Affiancano le opere, alcune delle quali realizzate appositamente per l’esposizione, una serie di exhibit scientifici che mostrano come e perché la nostra vita è cambiata.
“Da ZERO a CENTO, le nuove età della vita” è la mostra prodotta dalla Fondazione Marino Golinelli in partnership con La Triennale di Milano, a cura di Giovanni Carrada e Cristiana Perrella con la collaborazione di Silvia Evangelisti. Concept dell’allestimento Iosa Ghini Associati.
Dove e quando?
L’esposizione sarà a Bologna a Palazzo Re Enzo dal 2 al 12 febbraio e successivamente a Milano in Triennale dal 21 febbraio al 1 aprile.
Alla speciale anteprima serale del 28 gennaio aperta al pubblico nell’ambito di Art White Night di Arte Fiera – Art First hanno partecipato circa 2.700 visitatori.
DIALOGHI DI ARTE E SCIENZA
Un ciclo di incontri di approfondimento, con importanti ospiti del mondo della cultura e della scienza, coordinati da Elisabetta Tola, giornalista scientifica formicablu.it.
Lo spunto è offerto dalle tematiche proposte dalla mostra Da ZERO a CENTO, le nuove età della vita.
Biblioteca Salaborsa (Auditorium Biagi), Piazza Nettuno.

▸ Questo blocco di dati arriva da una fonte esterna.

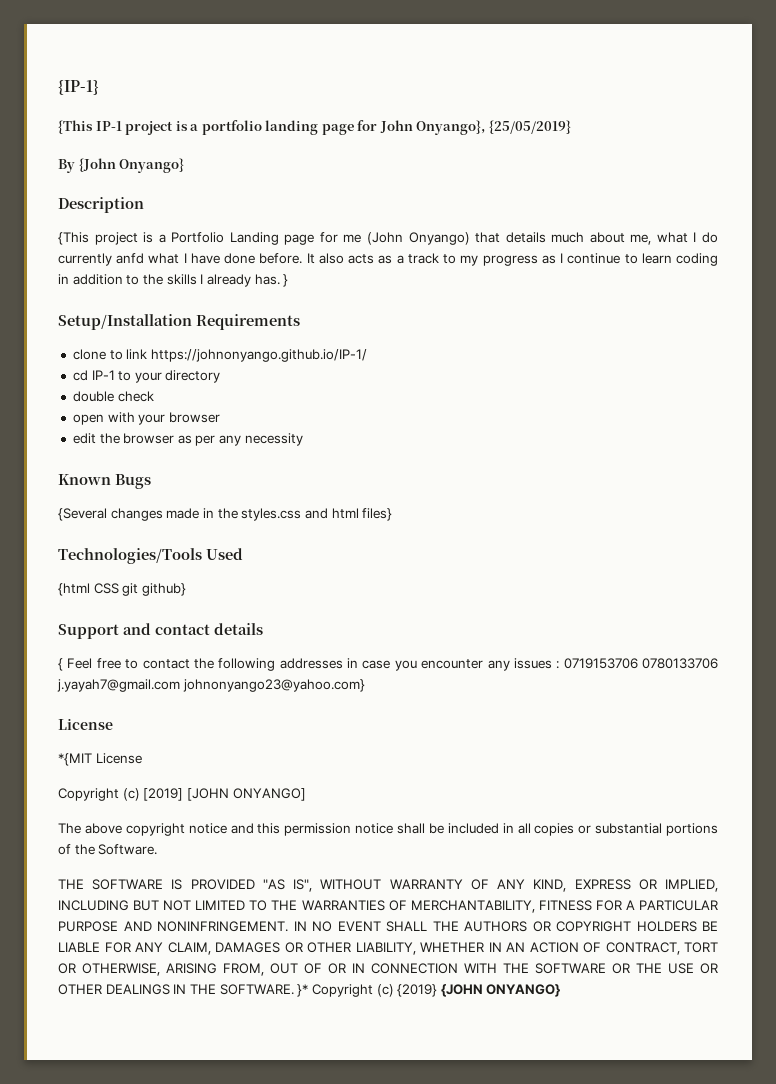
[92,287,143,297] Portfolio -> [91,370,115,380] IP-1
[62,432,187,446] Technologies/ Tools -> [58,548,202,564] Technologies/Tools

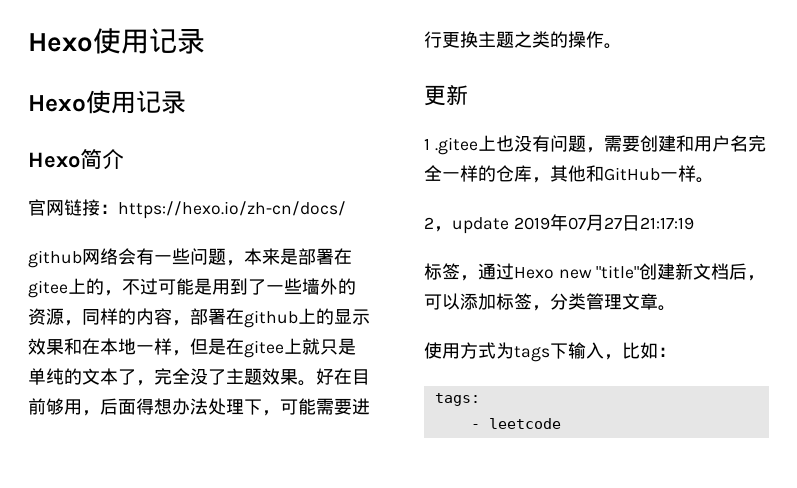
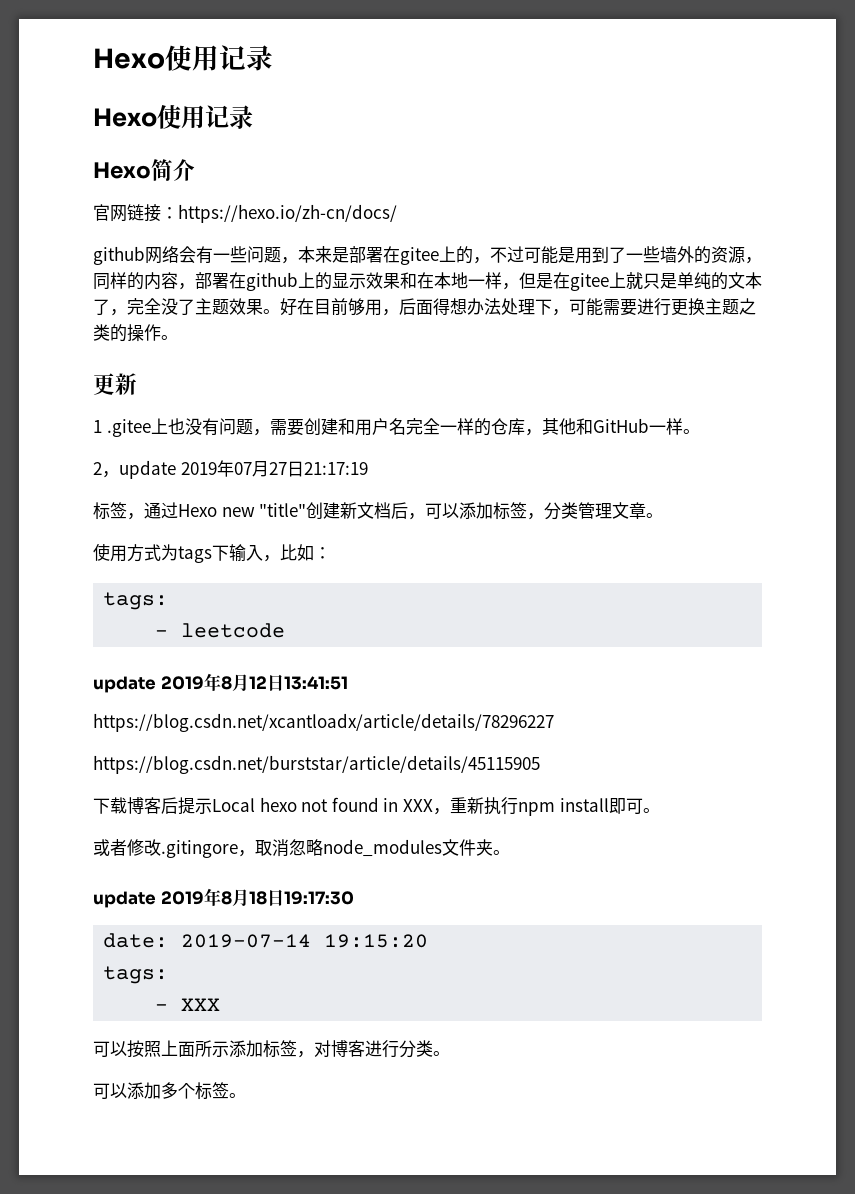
(561, 423) none -> [93,673,348,693] [93,713,554,732] [93,755,540,774] [93,797,660,816] [93,839,510,858] [93,888,354,908] [103,933,429,948] [103,966,169,984] [155,998,221,1011] [93,1040,450,1058] [93,1082,246,1100] // update 2019年8月12日13:41:51 // https://blog.csdn.net/xcantloadx/article/details/78296227 // https://blog.csdn.net/burststar/article/details/45115905 // 下载博客后提示Local hexo not found in XXX，重新执行npm install即可。 // 或者修改.gitingore，取消忽略node_modules文件夹。 // update 2019年8月18日19:17:30 // date: 2019-07-14 19:15:20 // tags: // - XXX // 可以按照上面所示添加标签，对博客进行分类。 // 可以添加多个标签。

Ingresso libero fino a esaurimento posti, consigliata prenotazione.
Come eravamo, come siamo
Venerdì 3 febbraio (ore 18)
Gilberto Corbellini, professore di storia della medicina all’Università Sapienza di Roma
Emilio Franzina, professore di Storia e antropologia culturale presso la Facoltà di Lettere e filosofia all’Università degli studi di Verona
Ricordare come si viveva in passato è un buon modo per prendere le misure al presente e ridimensionare il pessimismo che spesso ci prende. Sarà l’occasione per parlare anche di una serie di scoperte scientifiche: quelle che hanno rivelato che crescere in un ambiente migliore ci ha fatti diventare più alti, più intelligenti, più sani e più longevi; oppure quelle che hanno svelato nuovi segreti sul nostro corpo e il nostro cervello nelle diverse età della vita.
Le età del corpo
Sab. 4 febbraio (ore 17)
Alberto Enrico Minetti, professore di fisiologia alla Facoltà di Medicina dell’Università di Milano
Il corpo umano è sempre il corpo umano. O no? Oggi sappiamo che un organismo può essere molto diverso – per dimensioni, forza, resistenza alle malattie – a seconda delle condizioni ambientali in cui si sviluppa. Per questo, mentre decennio dopo decennio le condizioni di vita miglioravano, ogni generazione cresceva un po’ diversa – e un po’ migliore – rispetto a quella precedente. Conoscere qual è la plasticità del nostro corpo nelle diverse età della vita e a quali stili di vita ciascuna età risponde meglio può insomma aiutarci a vivere meglio.
Le età nella storia
Ven. 10 febbraio (ore 18)
Alessandro Barbero, professore di storia all’Università del Piemonte orientale
Se ciò che siamo dipende dall’ambiente in cui siamo cresciuti, che cosa voleva dire crescere in una città medievale, in una campagna di metà Ottocento o nell’Italia degli anni della guerra? Le storie di uomini e di donne raccolte in una serie di “incursioni” nel passato ci raccontano la vita dei nostri antenati da bambini, da giovani, da adulti o da vecchi. Potremo così confrontare quelle condizioni di vita con la nostra, anche per capire meglio a quali progressi (e regressi) dobbiamo ciò che oggi siamo.
Le età della mente
Sab. 11 febbraio (ore 17)
Edoardo Boncinelli, professore di fondamenti biologici della conoscenza all’Università Vita-Salute San Raffaele di Milano
Da sempre conosciamo l’unicità della mente umana, ma solo di recente le neuroscienze hanno cominciato a svelare le sue diverse caratteristiche in ogni età della vita. Il nostro cervello non smette mai di rimodellarsi, sulla spinta da una parte delle istruzioni genetiche, dall’altra degli stimoli provenienti dall’ambiente fisico e sociale. Le nuove scoperte ci aiutano a conoscerci meglio, ma soprattutto a usare meglio la nostra mente, che cambia e continua a imparare per tutta la vita.